◆ Requirement ◆
Please copy each line of the records below that includes the word "улусе".

(Dataset entries)
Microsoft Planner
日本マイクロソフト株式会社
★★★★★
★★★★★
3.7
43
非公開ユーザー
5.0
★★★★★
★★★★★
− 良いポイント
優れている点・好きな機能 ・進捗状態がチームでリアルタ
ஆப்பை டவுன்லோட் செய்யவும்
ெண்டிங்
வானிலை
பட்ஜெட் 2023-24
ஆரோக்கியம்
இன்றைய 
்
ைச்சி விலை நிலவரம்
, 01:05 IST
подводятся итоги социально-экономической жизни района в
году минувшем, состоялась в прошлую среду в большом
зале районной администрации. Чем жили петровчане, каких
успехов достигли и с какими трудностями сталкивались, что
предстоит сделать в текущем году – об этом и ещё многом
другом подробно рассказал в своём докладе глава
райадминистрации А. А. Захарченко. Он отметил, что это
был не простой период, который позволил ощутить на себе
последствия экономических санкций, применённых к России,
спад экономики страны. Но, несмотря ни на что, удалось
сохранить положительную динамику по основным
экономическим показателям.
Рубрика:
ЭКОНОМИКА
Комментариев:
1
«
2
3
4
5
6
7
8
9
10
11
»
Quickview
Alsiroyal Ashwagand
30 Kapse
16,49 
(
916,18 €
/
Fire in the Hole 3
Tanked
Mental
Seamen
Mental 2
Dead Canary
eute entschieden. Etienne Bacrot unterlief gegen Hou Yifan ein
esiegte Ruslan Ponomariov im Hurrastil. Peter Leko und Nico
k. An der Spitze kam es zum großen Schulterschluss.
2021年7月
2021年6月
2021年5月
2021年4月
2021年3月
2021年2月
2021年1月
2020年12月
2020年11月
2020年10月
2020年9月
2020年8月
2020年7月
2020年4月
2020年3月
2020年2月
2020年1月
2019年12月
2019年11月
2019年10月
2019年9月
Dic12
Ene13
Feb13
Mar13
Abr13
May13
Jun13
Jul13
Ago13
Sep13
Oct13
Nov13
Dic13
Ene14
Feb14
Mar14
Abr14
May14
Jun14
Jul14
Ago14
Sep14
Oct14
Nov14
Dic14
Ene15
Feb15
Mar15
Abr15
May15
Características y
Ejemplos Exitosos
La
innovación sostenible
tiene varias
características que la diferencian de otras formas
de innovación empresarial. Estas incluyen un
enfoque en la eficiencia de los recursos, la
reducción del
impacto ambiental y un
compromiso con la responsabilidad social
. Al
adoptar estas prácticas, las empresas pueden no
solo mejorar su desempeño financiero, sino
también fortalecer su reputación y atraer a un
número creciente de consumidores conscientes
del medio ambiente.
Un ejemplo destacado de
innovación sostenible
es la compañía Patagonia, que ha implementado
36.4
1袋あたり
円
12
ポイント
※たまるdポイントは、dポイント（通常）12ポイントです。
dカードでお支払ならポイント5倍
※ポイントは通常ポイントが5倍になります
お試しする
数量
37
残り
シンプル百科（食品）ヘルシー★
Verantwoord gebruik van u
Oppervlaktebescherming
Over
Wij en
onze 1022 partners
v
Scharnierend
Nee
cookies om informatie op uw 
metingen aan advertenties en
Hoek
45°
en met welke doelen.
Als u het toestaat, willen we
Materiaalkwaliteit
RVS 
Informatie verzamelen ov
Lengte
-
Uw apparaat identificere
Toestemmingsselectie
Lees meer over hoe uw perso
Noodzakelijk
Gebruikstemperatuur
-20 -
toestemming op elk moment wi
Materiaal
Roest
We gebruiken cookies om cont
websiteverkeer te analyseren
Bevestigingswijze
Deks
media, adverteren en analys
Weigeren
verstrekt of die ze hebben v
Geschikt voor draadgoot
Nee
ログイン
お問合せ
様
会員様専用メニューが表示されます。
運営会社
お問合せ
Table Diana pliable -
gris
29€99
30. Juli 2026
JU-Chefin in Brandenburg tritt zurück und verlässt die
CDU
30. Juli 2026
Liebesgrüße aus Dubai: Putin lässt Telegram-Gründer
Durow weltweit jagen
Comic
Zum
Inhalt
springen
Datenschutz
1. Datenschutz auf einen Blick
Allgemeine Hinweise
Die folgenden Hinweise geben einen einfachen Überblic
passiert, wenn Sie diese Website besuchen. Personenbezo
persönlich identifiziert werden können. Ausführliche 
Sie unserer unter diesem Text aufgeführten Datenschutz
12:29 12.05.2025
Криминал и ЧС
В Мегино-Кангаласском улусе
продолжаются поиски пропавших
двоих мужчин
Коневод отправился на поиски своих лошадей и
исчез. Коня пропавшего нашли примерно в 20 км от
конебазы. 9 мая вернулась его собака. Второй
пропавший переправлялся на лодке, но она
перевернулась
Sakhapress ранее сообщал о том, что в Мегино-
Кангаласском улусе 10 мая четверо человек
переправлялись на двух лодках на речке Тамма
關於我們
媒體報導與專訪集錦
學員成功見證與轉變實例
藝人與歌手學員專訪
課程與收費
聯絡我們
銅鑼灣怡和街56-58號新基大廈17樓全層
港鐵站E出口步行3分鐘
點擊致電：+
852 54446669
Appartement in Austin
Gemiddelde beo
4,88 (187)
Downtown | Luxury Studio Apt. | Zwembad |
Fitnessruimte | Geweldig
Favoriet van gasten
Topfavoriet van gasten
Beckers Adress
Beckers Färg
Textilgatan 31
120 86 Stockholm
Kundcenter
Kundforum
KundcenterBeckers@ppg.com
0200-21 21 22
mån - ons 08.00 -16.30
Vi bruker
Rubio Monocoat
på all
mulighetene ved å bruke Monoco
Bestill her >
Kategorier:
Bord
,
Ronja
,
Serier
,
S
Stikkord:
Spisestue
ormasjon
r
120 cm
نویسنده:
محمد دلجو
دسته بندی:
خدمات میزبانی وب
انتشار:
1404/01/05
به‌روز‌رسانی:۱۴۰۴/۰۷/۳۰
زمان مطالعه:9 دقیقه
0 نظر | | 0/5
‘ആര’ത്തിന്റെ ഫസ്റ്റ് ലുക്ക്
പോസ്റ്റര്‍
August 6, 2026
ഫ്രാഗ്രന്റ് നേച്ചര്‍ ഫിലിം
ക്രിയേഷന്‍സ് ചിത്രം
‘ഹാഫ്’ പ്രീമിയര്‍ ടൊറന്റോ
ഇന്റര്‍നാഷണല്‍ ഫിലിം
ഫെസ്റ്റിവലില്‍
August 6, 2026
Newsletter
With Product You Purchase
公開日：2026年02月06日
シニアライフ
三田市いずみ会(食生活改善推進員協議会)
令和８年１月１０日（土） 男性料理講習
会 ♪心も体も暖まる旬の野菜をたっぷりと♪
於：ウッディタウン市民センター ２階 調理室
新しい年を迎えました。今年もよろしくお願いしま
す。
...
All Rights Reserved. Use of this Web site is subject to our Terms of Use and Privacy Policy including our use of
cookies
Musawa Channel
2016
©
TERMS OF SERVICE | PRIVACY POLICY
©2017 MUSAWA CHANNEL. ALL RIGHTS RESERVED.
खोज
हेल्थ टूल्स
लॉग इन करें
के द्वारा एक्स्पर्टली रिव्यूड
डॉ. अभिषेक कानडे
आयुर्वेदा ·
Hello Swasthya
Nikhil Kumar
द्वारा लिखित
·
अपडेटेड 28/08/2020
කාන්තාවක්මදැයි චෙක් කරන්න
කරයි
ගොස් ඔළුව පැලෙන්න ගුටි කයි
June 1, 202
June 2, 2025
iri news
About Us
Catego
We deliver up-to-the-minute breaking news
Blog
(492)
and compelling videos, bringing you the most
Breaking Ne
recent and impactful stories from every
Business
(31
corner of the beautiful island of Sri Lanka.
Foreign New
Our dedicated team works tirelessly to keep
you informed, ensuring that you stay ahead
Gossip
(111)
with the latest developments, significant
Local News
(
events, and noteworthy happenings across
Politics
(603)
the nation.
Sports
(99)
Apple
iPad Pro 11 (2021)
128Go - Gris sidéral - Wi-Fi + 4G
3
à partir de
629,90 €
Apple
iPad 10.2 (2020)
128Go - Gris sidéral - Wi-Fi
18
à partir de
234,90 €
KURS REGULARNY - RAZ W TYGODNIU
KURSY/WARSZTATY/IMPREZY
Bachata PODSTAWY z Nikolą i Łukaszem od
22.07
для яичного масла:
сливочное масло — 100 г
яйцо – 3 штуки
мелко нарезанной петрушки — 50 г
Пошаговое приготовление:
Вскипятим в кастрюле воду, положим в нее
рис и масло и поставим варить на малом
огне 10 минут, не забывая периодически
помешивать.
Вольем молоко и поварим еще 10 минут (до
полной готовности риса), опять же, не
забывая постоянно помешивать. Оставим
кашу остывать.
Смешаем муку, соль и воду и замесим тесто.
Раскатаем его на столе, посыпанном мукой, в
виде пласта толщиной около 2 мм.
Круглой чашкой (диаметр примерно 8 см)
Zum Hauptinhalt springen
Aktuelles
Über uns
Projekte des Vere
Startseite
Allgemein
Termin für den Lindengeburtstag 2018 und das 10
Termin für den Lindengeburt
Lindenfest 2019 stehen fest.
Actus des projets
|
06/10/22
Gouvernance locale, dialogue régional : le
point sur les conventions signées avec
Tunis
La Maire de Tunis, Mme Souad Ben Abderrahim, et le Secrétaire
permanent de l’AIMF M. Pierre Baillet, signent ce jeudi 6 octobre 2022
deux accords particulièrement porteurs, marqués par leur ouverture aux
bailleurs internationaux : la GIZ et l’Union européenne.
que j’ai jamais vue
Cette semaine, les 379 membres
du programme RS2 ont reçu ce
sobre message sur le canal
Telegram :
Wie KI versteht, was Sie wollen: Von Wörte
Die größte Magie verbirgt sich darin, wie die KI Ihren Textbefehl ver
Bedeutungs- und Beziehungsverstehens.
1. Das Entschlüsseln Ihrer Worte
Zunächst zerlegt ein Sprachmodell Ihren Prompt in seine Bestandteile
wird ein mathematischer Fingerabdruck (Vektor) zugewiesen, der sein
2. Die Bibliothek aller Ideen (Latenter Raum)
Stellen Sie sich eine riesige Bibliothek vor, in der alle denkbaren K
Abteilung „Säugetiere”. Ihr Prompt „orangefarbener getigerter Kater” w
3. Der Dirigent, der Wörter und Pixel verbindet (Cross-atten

◆ Output for this exercise ◆
В Мегино-Кангаласском улусе
Кангаласском улусе 10 мая четверо человек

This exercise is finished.